### Requirement 1
Please list every place name mentioned in the Uber passage below, giving each one once.
### Requirement 2
Repeat word for word the stretch of the Uber passage below that begins with the words containing "New Orleans I’m" and ends with "and Uber here.".

### Extract to read
▶

New Orleans I’m not an Uber-fan. Cabdrivers have a rough road to travel and city regulations protect their safety and the passengers, so what Uber calls “disruption,” looks a lot like another corporate scam on workers and their communities. On the other hand, I’m no fool. And, when it looked impossible to catch a cab from Gatineau, Quebec to the Ottawa airport, I asked the Ottawa ACORN head organizer, Jill O’Reilly, and sure enough she could navigate the Uber-app, and minutes later I was sailing to the airport at half the price with no hassle with a driver from Delhi, talking about organizing there and Uber here.

◀

### Given information
▶

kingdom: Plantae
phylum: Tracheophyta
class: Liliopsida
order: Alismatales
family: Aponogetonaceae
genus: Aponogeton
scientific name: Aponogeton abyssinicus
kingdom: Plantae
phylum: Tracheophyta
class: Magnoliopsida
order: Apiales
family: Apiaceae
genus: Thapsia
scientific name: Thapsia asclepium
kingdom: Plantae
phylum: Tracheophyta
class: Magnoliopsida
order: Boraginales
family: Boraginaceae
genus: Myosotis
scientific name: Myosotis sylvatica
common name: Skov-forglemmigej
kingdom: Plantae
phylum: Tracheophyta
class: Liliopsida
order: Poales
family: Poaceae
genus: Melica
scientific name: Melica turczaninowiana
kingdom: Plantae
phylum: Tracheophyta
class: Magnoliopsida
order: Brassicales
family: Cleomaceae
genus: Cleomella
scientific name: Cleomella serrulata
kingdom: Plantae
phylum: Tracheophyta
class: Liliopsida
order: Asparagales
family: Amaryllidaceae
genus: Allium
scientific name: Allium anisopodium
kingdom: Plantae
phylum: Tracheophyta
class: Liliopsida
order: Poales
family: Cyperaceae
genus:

◀

### Task response 1
New Orleans, Gatineau, Quebec, Ottawa, Delhi

### Task response 2
New Orleans I’m not an Uber-fan. Cabdrivers have a rough road to travel and city regulations protect their safety and the passengers, so what Uber calls “disruption,” looks a lot like another corporate scam on workers and their communities. On the other hand, I’m no fool. And, when it looked impossible to catch a cab from Gatineau, Quebec to the Ottawa airport, I asked the Ottawa ACORN head organizer, Jill O’Reilly, and sure enough she could navigate the Uber-app, and minutes later I was sailing to the airport at half the price with no hassle with a driver from Delhi, talking about organizing there and Uber here.